Part of the problem, too is likely a difference in approach. Edwards wrote almost all his own material; Pride was, as were/are many country artists, a product of the Nashville system that employs songwriters and studio musicians in a factory process not unlike current pop. Not that Edwards’ musicians were inferior; his original backing band for his earliest recordings was a then unknown Asleep at the Wheel. The real difference between Charley Pride and Stoney Edwards might lie in their material. Pride’s catalogue consists of standard “country-politan” fare of the 1970’s such as his biggest hit, “Kiss an Angel Good Morning.” Edwards’ work, powerful and personal, contains gems like this critically admired and controversial exploration of race, “Blackbird (hold your head high”:
Critically admired, appreciated by a cognoscenti who saw the power and artistic truth in his work, Stoney Edwards, like James Talley found himself dropped by his major label (again, the culprit was Capitol) for – yep – inadequate sales figures. Through it all, his discovery, his work with Capitol Records, his dismissal, and his subsequent career decline, Edwards, a gentle soul by all accounts, remained modest and philosophical. As with Talley, Guralnick lets Edwards speak for himself:
“I want to be remembered,” he sums up, “as a good singer, as a good person, as someone that people loved, but most of all as someone that people miss. That’s my goal in country music. If I can achieve those… things, I don’t have to be the greatest star…. I want to be remembered for a hundred years as a good man and a good country singer.”

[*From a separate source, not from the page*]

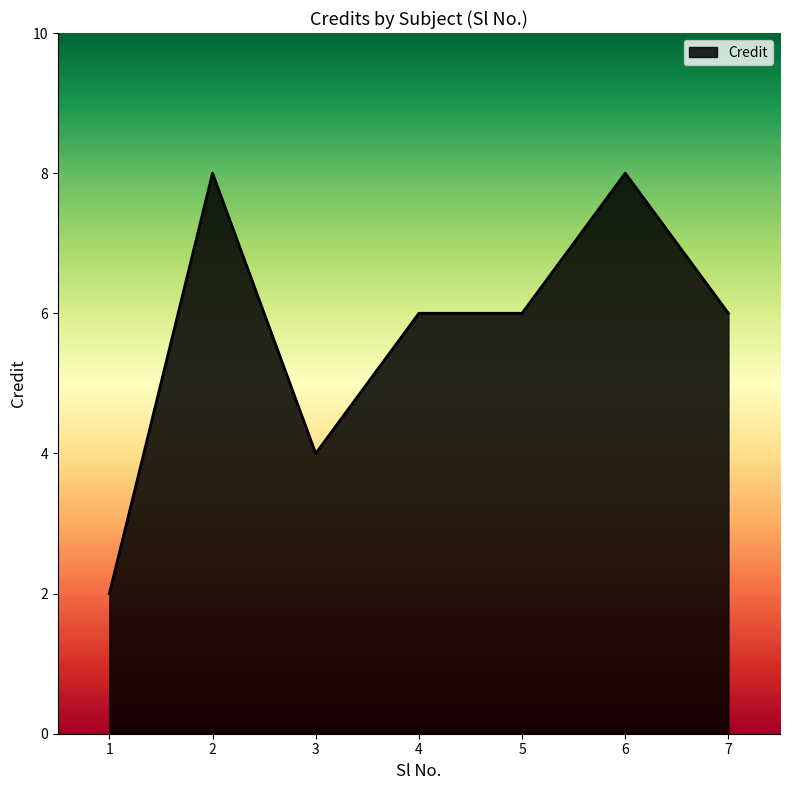

At which category does the chart reach its minimum across all series?

1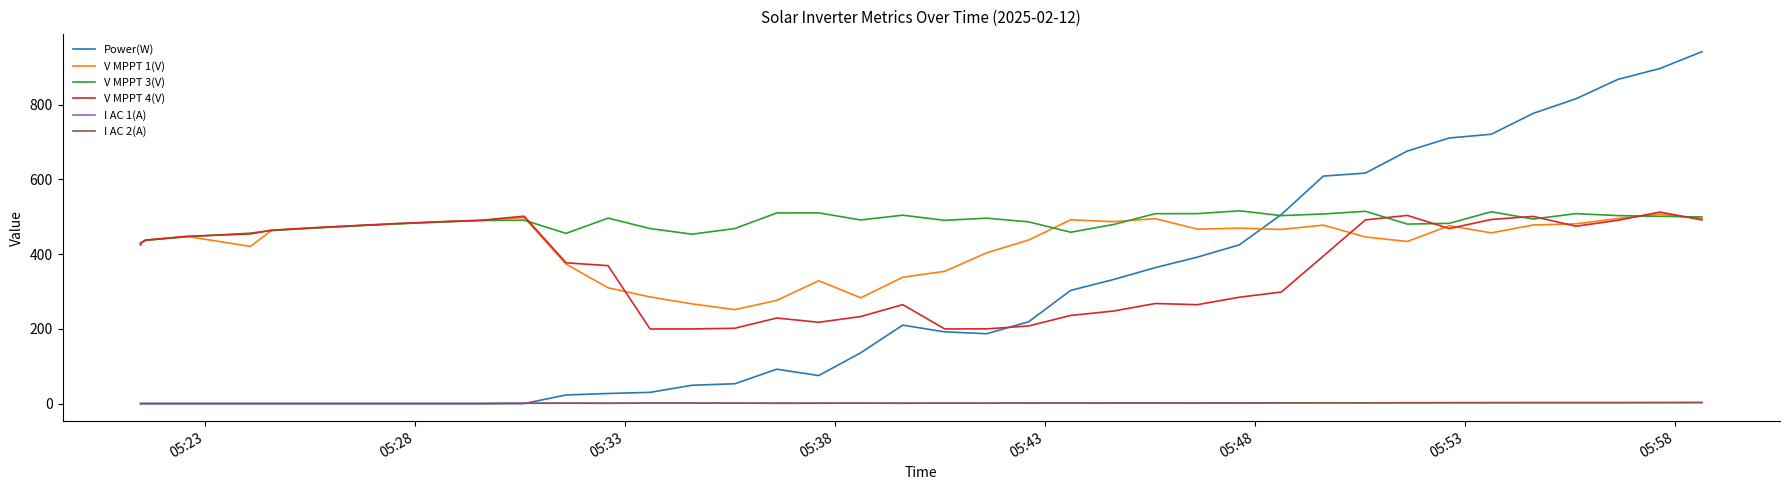

How many data points does each series have?

40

What Guralnick wants to get at, I think, with the stories of James Talley and Stoney Edwards is one of those central truths that make all aspiring artists uneasy. You may have genuine talent, get the breaks you need (as in these cases major record label contracts), garner the admiration of critics and cognoscenti, but if the buying public doesn’t embrace you, you may, like Talley and Edwards, have to find solace in the quality of your work rather than validation in the magnitude of your acclaim.